In general, it's clear that people with more siblings or spouses aboard were less likely to survive. However, contrary to expectations, people with no siblings or spouses were less to likely to survive than those with one or two. (34.5% vs 53.4% vs. 46.4%)

### Parch Feature

In [None]:
#bar plot for Parch vs. survival
sns.barplot(x="Parch", y="Survived", data=df)
print(df.groupby('Parch')['Survived'].mean().sort_values(ascending=False)*100)
plt.show()

People with less than four parents or children aboard are more likely to survive than those with four or more. Again, people traveling alone are less likely to survive than those with 1-3 parents or children.

### Age Feature

In [None]:
bins = [-1, 0, 5, 12, 18, 24, 35, 60, 80]
labels = ['Unknown', 'Baby', 'Child', 'Teenager', 'Student', 'Young Adult', 'Adult', 'Senior']
df['AgeGroup'] = pd.cut(df["Age"], bins, labels = labels)

print(df.groupby('AgeGroup')['Survived'].mean().sort_values(ascending=False)*100)

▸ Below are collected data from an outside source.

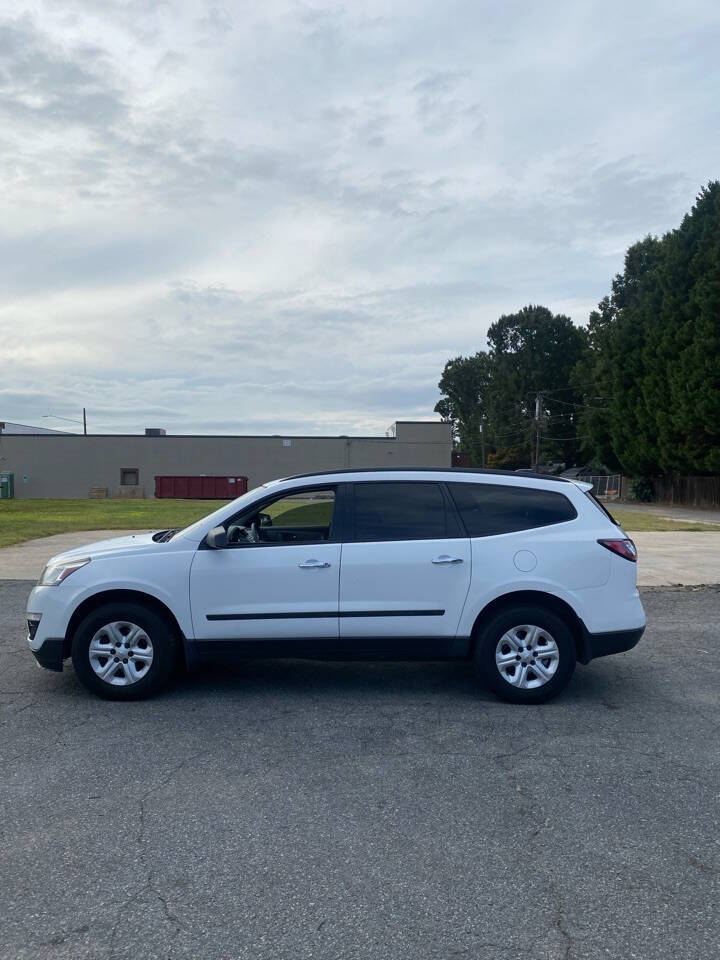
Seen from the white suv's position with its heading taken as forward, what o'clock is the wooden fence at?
The wooden fence is roughly at 4 o'clock from the white suv.

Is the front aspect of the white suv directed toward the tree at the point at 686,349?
no

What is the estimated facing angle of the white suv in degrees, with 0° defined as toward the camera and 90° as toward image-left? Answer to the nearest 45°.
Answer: approximately 90°
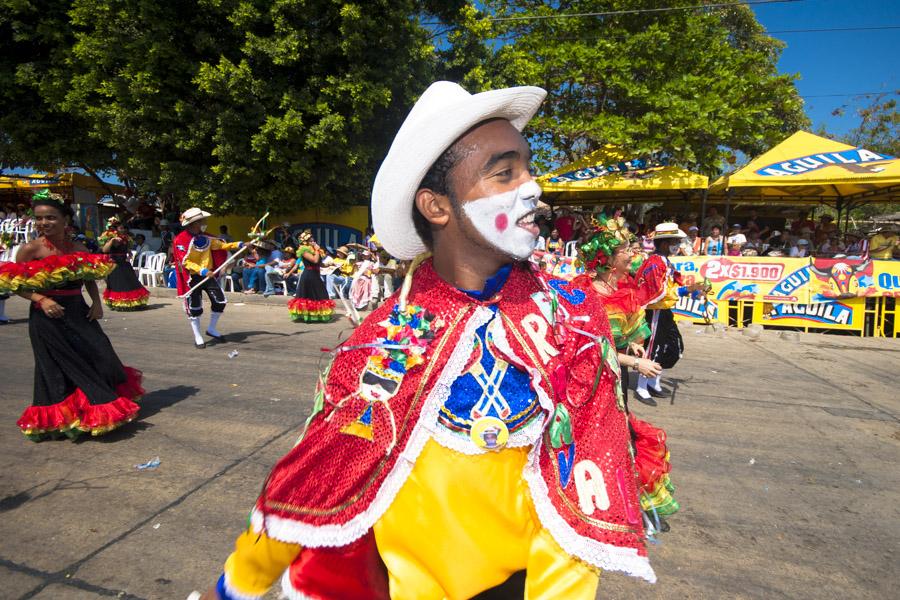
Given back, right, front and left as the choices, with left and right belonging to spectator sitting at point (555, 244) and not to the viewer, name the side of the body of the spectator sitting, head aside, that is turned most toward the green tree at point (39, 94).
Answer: right

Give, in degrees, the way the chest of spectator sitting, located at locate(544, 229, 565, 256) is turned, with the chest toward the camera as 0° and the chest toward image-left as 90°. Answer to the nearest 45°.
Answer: approximately 0°

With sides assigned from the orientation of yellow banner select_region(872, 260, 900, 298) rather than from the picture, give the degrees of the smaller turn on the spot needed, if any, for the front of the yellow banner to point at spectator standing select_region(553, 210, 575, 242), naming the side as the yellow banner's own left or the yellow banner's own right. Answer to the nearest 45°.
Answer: approximately 90° to the yellow banner's own right

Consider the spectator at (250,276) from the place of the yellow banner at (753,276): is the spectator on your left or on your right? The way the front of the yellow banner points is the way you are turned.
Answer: on your right

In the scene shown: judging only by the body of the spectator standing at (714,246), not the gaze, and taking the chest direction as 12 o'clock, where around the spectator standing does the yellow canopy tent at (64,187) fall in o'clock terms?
The yellow canopy tent is roughly at 3 o'clock from the spectator standing.

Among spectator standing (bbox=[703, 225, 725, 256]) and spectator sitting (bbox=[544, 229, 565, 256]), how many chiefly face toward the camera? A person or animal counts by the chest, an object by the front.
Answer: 2

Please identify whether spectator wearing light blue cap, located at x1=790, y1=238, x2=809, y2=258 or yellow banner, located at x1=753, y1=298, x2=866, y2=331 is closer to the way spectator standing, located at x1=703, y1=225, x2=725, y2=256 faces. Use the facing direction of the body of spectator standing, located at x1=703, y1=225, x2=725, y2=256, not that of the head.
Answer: the yellow banner

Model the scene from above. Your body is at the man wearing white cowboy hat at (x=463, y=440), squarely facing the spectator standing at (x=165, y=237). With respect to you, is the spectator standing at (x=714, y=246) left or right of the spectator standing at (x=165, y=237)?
right

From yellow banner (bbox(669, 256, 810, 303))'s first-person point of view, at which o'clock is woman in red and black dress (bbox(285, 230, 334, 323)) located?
The woman in red and black dress is roughly at 2 o'clock from the yellow banner.

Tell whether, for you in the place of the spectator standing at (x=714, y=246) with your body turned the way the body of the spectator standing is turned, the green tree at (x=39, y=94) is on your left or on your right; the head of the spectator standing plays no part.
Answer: on your right
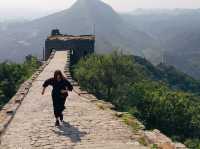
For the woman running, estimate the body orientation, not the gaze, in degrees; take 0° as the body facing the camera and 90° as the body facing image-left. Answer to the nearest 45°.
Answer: approximately 0°
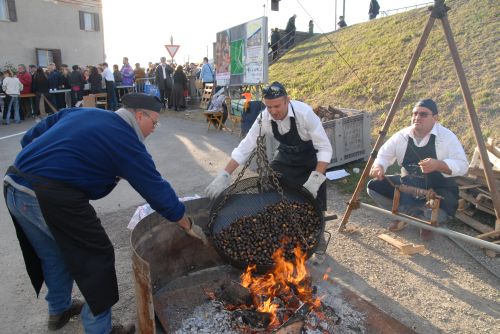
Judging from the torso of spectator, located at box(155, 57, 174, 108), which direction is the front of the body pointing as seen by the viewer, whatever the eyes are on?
toward the camera

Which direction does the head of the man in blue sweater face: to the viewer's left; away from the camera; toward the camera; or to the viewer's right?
to the viewer's right

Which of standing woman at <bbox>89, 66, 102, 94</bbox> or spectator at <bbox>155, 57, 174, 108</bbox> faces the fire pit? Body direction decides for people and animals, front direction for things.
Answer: the spectator

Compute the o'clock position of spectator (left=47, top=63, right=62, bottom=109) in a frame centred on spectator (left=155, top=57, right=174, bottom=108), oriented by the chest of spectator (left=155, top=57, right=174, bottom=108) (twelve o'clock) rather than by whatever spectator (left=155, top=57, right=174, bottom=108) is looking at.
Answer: spectator (left=47, top=63, right=62, bottom=109) is roughly at 3 o'clock from spectator (left=155, top=57, right=174, bottom=108).

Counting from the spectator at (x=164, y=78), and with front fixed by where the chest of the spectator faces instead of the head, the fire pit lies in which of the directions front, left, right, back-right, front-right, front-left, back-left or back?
front

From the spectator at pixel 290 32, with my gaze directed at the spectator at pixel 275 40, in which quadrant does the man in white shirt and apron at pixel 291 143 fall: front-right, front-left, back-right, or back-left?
front-left

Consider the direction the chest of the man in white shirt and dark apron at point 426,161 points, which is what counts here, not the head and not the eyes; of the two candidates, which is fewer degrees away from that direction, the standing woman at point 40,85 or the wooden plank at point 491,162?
the standing woman

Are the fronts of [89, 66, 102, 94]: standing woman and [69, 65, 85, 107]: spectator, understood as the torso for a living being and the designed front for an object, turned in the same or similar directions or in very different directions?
same or similar directions
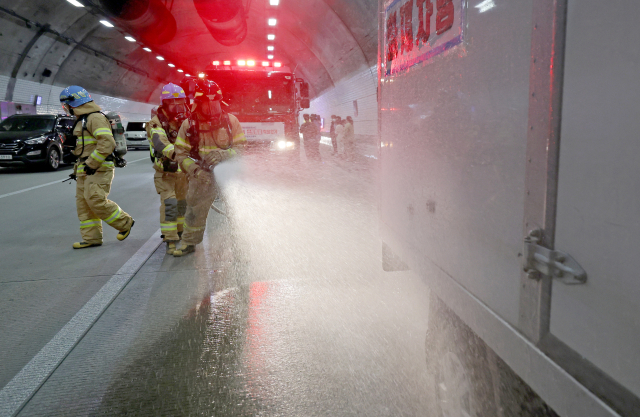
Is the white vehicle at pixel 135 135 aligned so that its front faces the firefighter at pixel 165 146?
yes

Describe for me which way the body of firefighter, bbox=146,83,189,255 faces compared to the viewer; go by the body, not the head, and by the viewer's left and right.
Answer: facing the viewer and to the right of the viewer

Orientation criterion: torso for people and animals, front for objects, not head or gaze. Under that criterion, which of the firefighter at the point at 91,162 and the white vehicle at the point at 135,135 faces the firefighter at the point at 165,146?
the white vehicle

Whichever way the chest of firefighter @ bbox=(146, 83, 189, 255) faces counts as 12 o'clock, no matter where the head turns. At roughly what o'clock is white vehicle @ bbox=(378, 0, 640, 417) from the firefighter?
The white vehicle is roughly at 1 o'clock from the firefighter.

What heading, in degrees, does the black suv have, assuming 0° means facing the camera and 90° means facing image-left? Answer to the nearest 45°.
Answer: approximately 45°

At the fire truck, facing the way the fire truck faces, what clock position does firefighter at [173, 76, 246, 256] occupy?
The firefighter is roughly at 12 o'clock from the fire truck.

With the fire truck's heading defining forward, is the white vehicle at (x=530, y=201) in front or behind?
in front

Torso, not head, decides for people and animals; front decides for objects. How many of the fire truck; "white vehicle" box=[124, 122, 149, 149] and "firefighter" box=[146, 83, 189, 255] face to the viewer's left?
0

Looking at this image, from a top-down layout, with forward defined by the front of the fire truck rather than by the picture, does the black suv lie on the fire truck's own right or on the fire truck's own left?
on the fire truck's own right

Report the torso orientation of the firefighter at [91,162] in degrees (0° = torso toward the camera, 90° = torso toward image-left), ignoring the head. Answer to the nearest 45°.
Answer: approximately 90°

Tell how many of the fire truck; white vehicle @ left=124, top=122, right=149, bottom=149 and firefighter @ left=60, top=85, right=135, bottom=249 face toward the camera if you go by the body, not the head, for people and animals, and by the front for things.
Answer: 2

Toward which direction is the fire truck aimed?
toward the camera

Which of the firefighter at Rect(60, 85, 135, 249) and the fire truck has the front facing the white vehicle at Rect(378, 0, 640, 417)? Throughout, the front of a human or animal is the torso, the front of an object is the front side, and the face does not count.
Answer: the fire truck

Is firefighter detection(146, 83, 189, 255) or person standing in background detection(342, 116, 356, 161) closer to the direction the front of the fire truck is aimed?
the firefighter

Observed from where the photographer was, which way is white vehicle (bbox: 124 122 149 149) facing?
facing the viewer
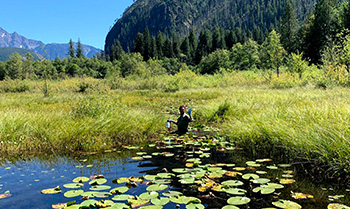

#draw a bar plot of Age vs. survival
sns.barplot(x="AgeGroup", y="Survived", data=df)
plt.show()

Babies are more likely to survive than any other age group. 

### Cabin Feature

In [None]:
#calculate percentages of HasCabin vs. survived
print(df.groupby('HasCabin')['Survived'].mean().sort_values(ascending=False)*100)

#draw a bar plot of HasCabinl vs. survival
sns.barplot(x="HasCabin", y="Survived", data=df).set_xticks([0, 1], ['No', 'Yes'])
plt.show()

People with a recorded Cabin number are, in fact, more likely to survive. (66.6% vs 29.9%)

I think the idea here is that people with recorded cabin numbers are of higher socioeconomic class, and thus more likely to survive.